In variational inference, we specify a family $$\mathscr{L}$$ of density over the hidden variables. Our goal is to find the best $$q(\mathbf{z}) \in \mathscr{L}$$ with the smallest KL divergence to the posterior density. Inference becomes a problem of optimization

$$
q^\*(\mathbf{z})=\arg\min\_{q(\mathbf{z}) \in \mathscr{L}} KL(q(\mathbf{z})||p(\mathbf{z}|\mathbf{x}))
$$

$$q^\*(\mathbf{z})$$ is the best approximation of $$p(\mathbf{z}|\mathbf{x})$$ . Based on the definition of KL divergence

$$
KL(q(\mathbf{z})||p(\mathbf{z}|\mathbf{x})) = \mathbb{E}\[\log q(\mathbf{z})] - \mathbb{E}\[\log p(\mathbf{z}|\mathbf{x})]\\
\= \mathbb{E}\[\log q(\mathbf{z})] - \mathbb{E}\[\log \frac{p(\mathbf{z},\mathbf{x})}{p(\mathbf{x})}]\\
\= \mathbb{E}\[\log q(\mathbf{z})] - \mathbb{E}\[\log  p(\mathbf{z},\mathbf{x})] + \mathbb{E}\[\log p(\mathbf{x})]
$$

Because all expectation are taken with respect to $$\mathbf{z}$$ , $$\mathbb{E}\[\log p(\mathbf{x})] = \log p(\mathbf{x})$$. So this KL divergence requires the computation of $$p(\mathbf{x})$$ again, which is not trackable.

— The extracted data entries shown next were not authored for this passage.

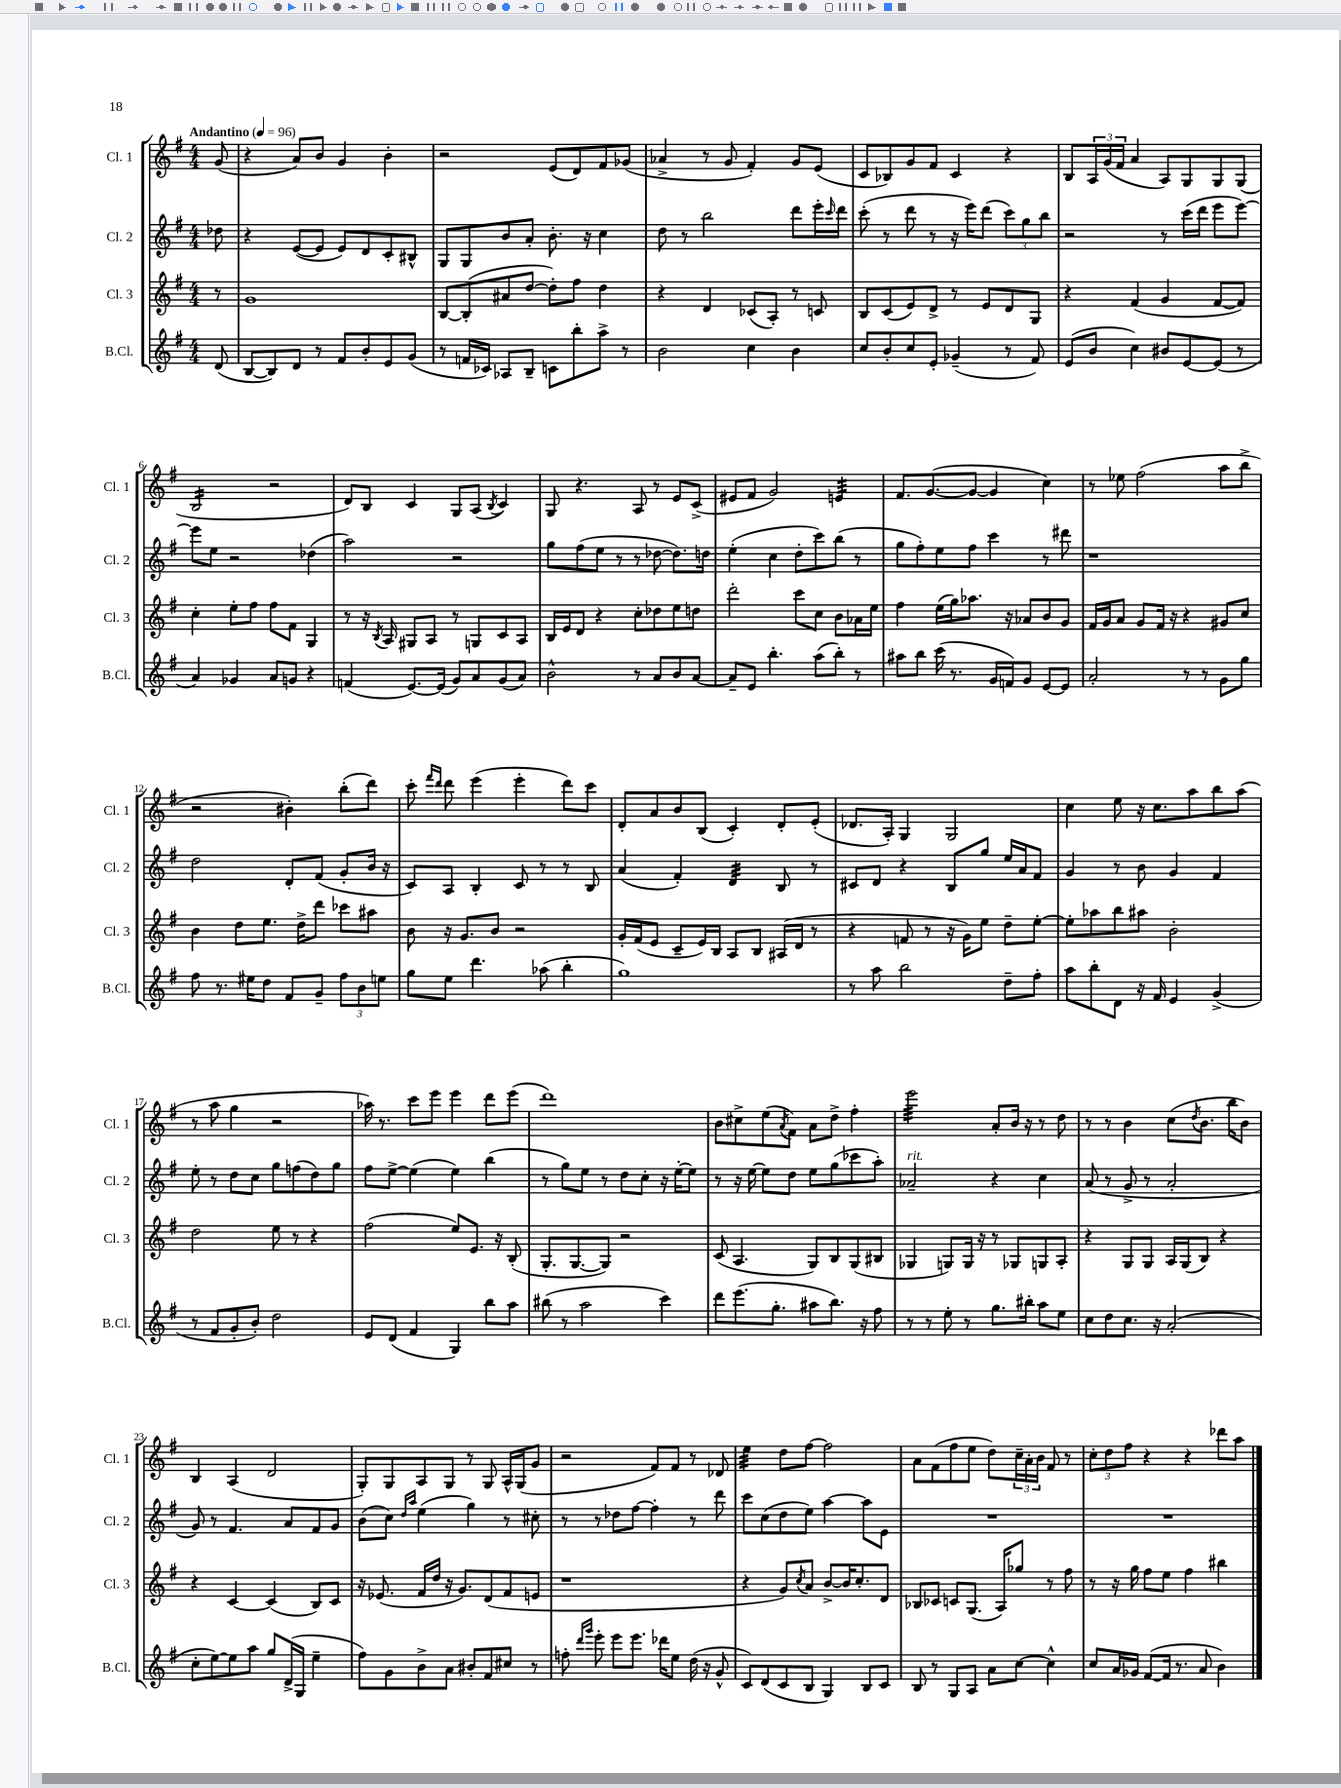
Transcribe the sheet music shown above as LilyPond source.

<<
\new StaffGroup <<
\new Staff = "s0" \with { instrumentName = "Cl. 1" shortInstrumentName = "Cl. 1" } {
    \clef treble \key g \major \numericTimeSignature \time 4/4 \partial 8 \tempo "Andantino" 4 = 96
    g'8( |
    r4 a'8) b'8 g'4 b'4-. |
    r2 e'8( d'8) fis'8 ges'8( |
    aes'4-> r8 g'8 fis'4-.) g'8 e'8( |
    c'8 bes8) g'8 fis'8 c'4 r4 |
    b8 \tuplet 3/2 { a16 g'16( fis'16 } a'4 a8) g8 g8 g8( |
    b2:16 r2 |
    d'8) b8 c'4 g8 a8( \acciaccatura { b8 } c'4) |
    g8 r4. a8 r8 e'8 c'8->( |
    eis'8 fis'8 g'2) e'4:32 |
    fis'8. g'8.~( g'8~ g'4 c''4) |
    r8 ees''8 fis''2( a''8 b''8-> |
    r2 bis'4-.) b''8-.( d'''8) |
    c'''8-. \grace { fis'''16 d'''16 } d'''8 e'''4( e'''4-. d'''8) c'''8 |
    d'8-. a'8 b'8 b8( c'4-.) d'8-. e'8-.( |
    des'8. a16-.) g4 g2 |
    c''4 e''8 r16 c''8. a''8 b''8 a''8( |
    r8 a''8 g''4 r2 |
    aes''16) r8. c'''8 e'''8 e'''4 d'''8 e'''8( |
    d'''1) |
    b'8 cis''8-> e''8( \acciaccatura { a'8 } fis'8) a'8 d''8-> fis''4-. |
    e'''2:32 a'8-. b'16 r16 r8 d''8 |
    r8 r8 b'4 c''8( \acciaccatura { d''8 } b'8. b''16 b'8) |
    b4 a4( d'2 |
    g8-.) g8 a8 g8 r8 g8 a16-^ g16( g'8 |
    r2 fis'8) fis'8 r8 des'8 |
    e''4:32 d''8 fis''8~ fis''2 |
    a'8 fis'8( fis''8 e''8 d''8) \tuplet 3/2 { c''16-- a'16-. b'16 } fis'8 r8 |
    \tuplet 3/2 { c''8-. d''8 fis''8 } r4 r4 des'''8 a''8 \bar "|." |
}
\new Staff = "s1" \with { instrumentName = "Cl. 2" shortInstrumentName = "Cl. 2" } {
    \clef treble \key g \major \numericTimeSignature \time 4/4 \partial 8
    des''8 |
    r4 e'8~( e'8 e'8) d'8 c'8-. bis8-^ |
    g8 g8 b'8 a'8-. b'8.-. r16 c''4 |
    d''8 r8 b''2 d'''8 e'''16-. \grace { c'''16 } d'''16 |
    c'''8-.( r8 d'''8 r8 r16 e'''16) d'''8( \tuplet 3/2 { c'''8) g''8 b''8 } |
    r2 r8 c'''16( d'''16 e'''8 e'''8~) |
    e'''8 e''8 r2 des''4( |
    a''2) r2 |
    g''8 fis''8( e''8 r8 r8 des''8~ des''8.) d''16 |
    e''4-.( c''4 d''8-. c'''8) b''8( r8 |
    g''8 fis''8-.) e''8 fis''8 c'''4 r8 dis'''8 |
    r1 |
    d''2 d'8-. fis'8( g'8-. b'16 r16 |
    c'8) a8 b4-. c'8 r8 r8 b8 |
    a'4( fis'4-.) d'4:32 b8 r8 |
    cis'8 d'8 r4 b8 g''8 e''16 a'16 fis'8 |
    g'4 r8 b'8 g'4 fis'4 |
    e''8-. r8 d''8 c''8 g''8 f''8( d''8) g''8 |
    fis''8 e''8~-> e''4( e''4) b''4( |
    r8 g''8) e''8 r8 d''8 c''8-. r16 e''16~-. e''8 |
    r8 r16 e''16~ e''8 d''8 e''8 g''8( ces'''8 a''8-.) |
    aes'2--^\markup { \italic "rit." } r4 c''4 |
    a'8( r8 g'8-> r8 a'2-. |
    g'8) r8 fis'4. a'8 fis'8 g'8 |
    b'8( c''8) \grace { d''16 a''16 } e''4( g''4) r8 cis''8-. |
    r8 r8 des''8 fis''8~ fis''4-. r8 d'''8 |
    c'''8 c''8( d''8 e''8) a''4~ a''8 e'8 |
    R1 |
    R1 \bar "|." |
}
\new Staff = "s2" \with { instrumentName = "Cl. 3" shortInstrumentName = "Cl. 3" } {
    \clef treble \key g \major \numericTimeSignature \time 4/4 \partial 8
    r8 |
    g'1 |
    b8~ b8-.( ais'8 d''8~ d''8-.) fis''8 d''4 |
    r4 d'4 ces'8( a8-.) r8 c'8 |
    b8 c'8( e'8) d'8-> r8 e'8 d'8 g8 |
    r4 fis'4( g'4 fis'8~ fis'8) |
    c''4-. e''8-. fis''8 fis''8 fis'8 g4 |
    r8 r16 \acciaccatura { b8 } a16 gis8 a8 r8 g8 c'8 a8 |
    b16 e'16 d'8 r4 c''8-. des''8 e''8 d''8 |
    d'''2-. c'''8 c''8 b'8 aes'16 e''16 |
    fis''4 e''16( g''16) aes''8. r16 aes'8 b'8 g'8 |
    fis'16 g'16 a'8 g'8 fis'16 r16 r4 gis'8 c''8 |
    b'4 d''8 e''8. d''16-> d'''8 ces'''8 ais''8 |
    b'8 r16 g'8. b'8 r2 |
    g'16-. fis'16( e'8 c'8-- e'16) b16 a8 b8 ais16( d'16 r8 |
    r4 f'8 r8 r16 g'16) e''8 d''8-- e''8~-. |
    e''8-. aes''8 b''8 ais''8 b'2-. |
    d''2 e''8 r8 r4 |
    fis''2( e''8) e'8. r16 b8-.( |
    g8.-. g8.~ g8) r2 |
    c'8( a4. g8) b8 g8( bis8 |
    ges4 g8) g16 r16 r8 ges8 g8 a8-. |
    r4 g8 g8 a16 g16( b8) r4 |
    r4 c'4~ c'4( b8) c'8 |
    r16 ees'8.( fis'16 d''16 r16 g'8.) d'8( fis'8 e'8 |
    r1 |
    r4 g'8) \acciaccatura { c''8 } a'8 b'8~-> b'16 c''8.-. d'8 |
    bes8 ces'8 c'8 g8.( a16) ges''8 r8 fis''8 |
    r8 r16 g''16 fis''8 e''8 fis''4 bis''4 \bar "|." |
}
\new Staff = "s3" \with { instrumentName = "B.Cl." shortInstrumentName = "B.Cl." } {
    \clef treble \key g \major \numericTimeSignature \time 4/4 \partial 8
    d'8( |
    b8~ b8) d'8 r8 fis'8 b'8-. e'8 g'8( |
    r8 f'16 ces'16) aes8 b8-- c'8 b''8-. a''8-> r8 |
    b'2 c''4 b'4 |
    c''8 b'8-. c''8 e'8-. ges'4--( r8 fis'8) |
    e'8( b'8 c''4) bis'8 e'8~ e'8( r8 |
    a'4) ges'4 a'8 g'8 r4 |
    f'4( e'8.~) e'16( g'8) a'8 g'8( a'8) |
    b'2-^ r8 a'8 b'8 a'8~ |
    a'8-- e'8 b''4.-. a''8( b''8-.) r8 |
    ais''8 b''8 c'''16( r8. g'16 f'16) g'8 e'8~ e'8 |
    a'2-. r8 r8 g'8 g''8 |
    fis''8 r8. eis''16 d''8 fis'8 g'8-- \tuplet 3/2 { fis''8 b'8 e''8 } |
    g''8 e''8 d'''4. aes''8( b''4-. |
    g''1) |
    r8 a''8 b''2 d''8-- fis''8-. |
    a''8 b''8-. d'8 r16 fis'16 e'4 g'4->( |
    r8 fis'8 g'8-. b'8-.) d''2 |
    e'8 d'8( fis'4 g4) b''8 a''8 |
    bis''8( r8 a''2 c'''4) |
    d'''8 e'''8.( g''8.-. ais''8 b''8.) r16 fis''8 |
    r8 r8 e''8-. r8 g''8. bis''16-. a''8 e''8 |
    c''8 d''8 c''8. r16 a'2-.( |
    c''8-. e''8~) e''8 a''8 g''8 d'16->( g16 e''4-- |
    fis''8) g'8 b'8-> a'8 bis'8-. fis'8 cis''8 r8 |
    f''8-. \grace { d'''16 g'''16 } e'''8-. e'''8 e'''8. des'''16 e''8 d''16( r16 g'8-^ |
    c'8) d'8( c'8 b8 g4) b8 c'8 |
    b8 r8 g8 a8 a'8 c''8~ c''4-^ |
    c''8 a'16 ges'16 fis'8~( fis'16 r8. a'8 b'4) \bar "|." |
}
>>
>>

Instead of compute KL directly, we optimize an alternative objective that is equivalent to KL adding a constant

$$
\text{ELBO}(q) = \mathbb{E}\[\log  p(\mathbf{z},\mathbf{x})] - \mathbb{E}\[\log q(\mathbf{z})]
$$

This function is called evidence lower bound (ELBO). It is clear that $$\text{ELBO} = - \text{KL} + \log p(\mathbf{x})$$ . Since $$\log p(\mathbf{x})$$ is a constant with respect to $$q(\mathbf{z})$$ , maximizing ELBO is equivalent to minimizing KL.

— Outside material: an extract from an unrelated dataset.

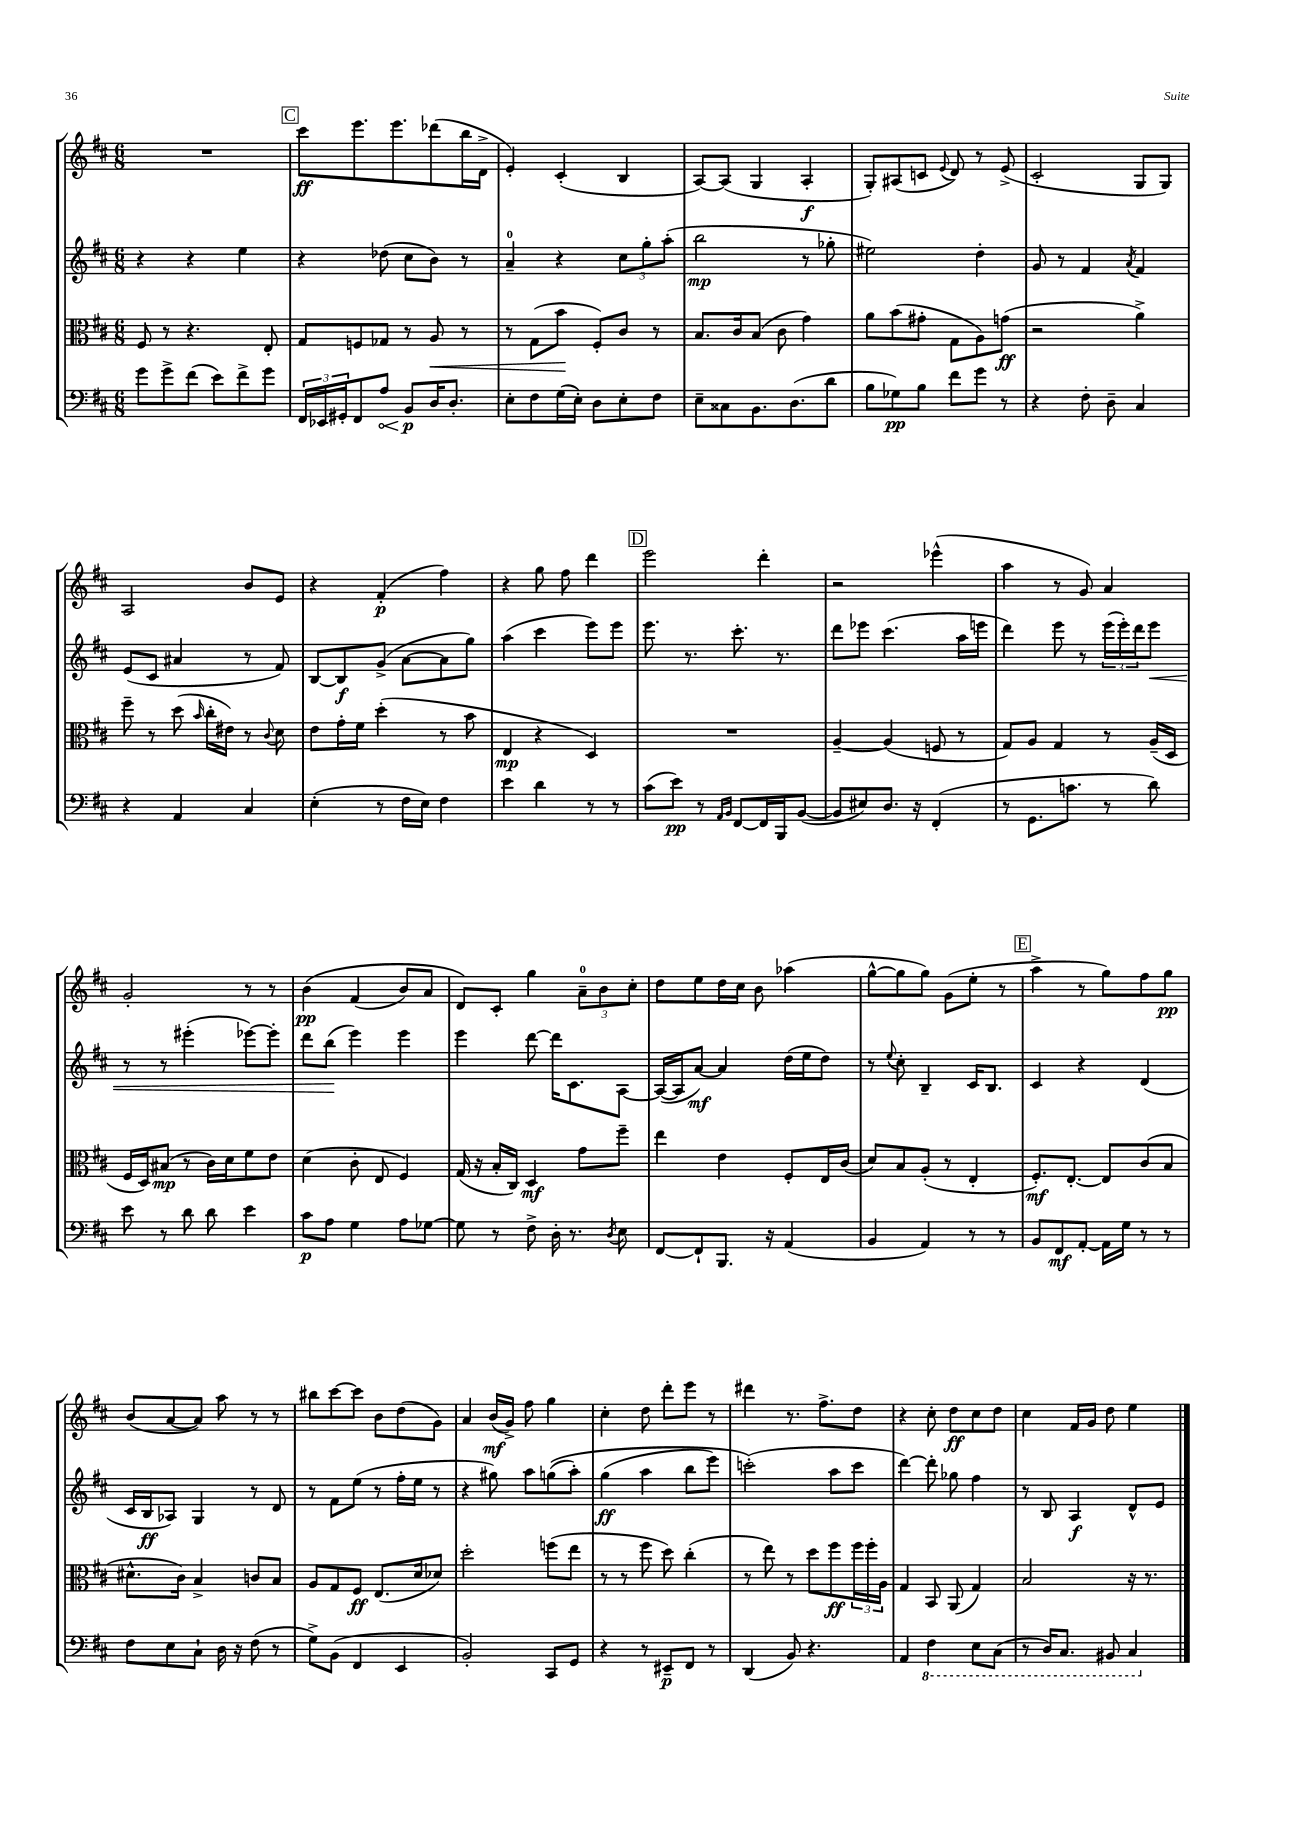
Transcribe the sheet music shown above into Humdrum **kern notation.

We rewrite the formula of ELBO as a sum of log likelihood of data and KL divergence between $$q(\mathbf{z})$$and $$p(\mathbf{z})$$&#x20;

$$
\text{ELBO}(q) = \mathbb{E}\[\log  p(\mathbf{z},\mathbf{x})] - \mathbb{E}\[\log q(\mathbf{z})]\\
\=\mathbb{E}\[\log  p(\mathbf{x}|\mathbf{z})p(\mathbf{z})] - \mathbb{E}\[\log q(\mathbf{z})]\\
\=\mathbb{E}\[\log  p(\mathbf{x}|\mathbf{z})] + \mathbb{E}\[\log p(\mathbf{z})] - \mathbb{E}\[\log q(\mathbf{z})]\\
\=\mathbb{E}\[\log  p(\mathbf{x}|\mathbf{z})] - \text{KL}\[q(\mathbf{z})||p(\mathbf{z})]
$$

#### What does ELBO mean?

1. $$\mathbb{E}\[\log  p(\mathbf{x}|\mathbf{z})]$$is the expected log-likelihood. It encourages the densities of hidden variables to explain the observed data.
2. $$- \text{KL}\[q(\mathbf{z})||p(\mathbf{z})]$$ is the the negative KL divergence between the variational density and the prior. It encourages the density close to the prior.&#x20;

Thus the ELBO mirrors the usual **balance between likelihood and prior**.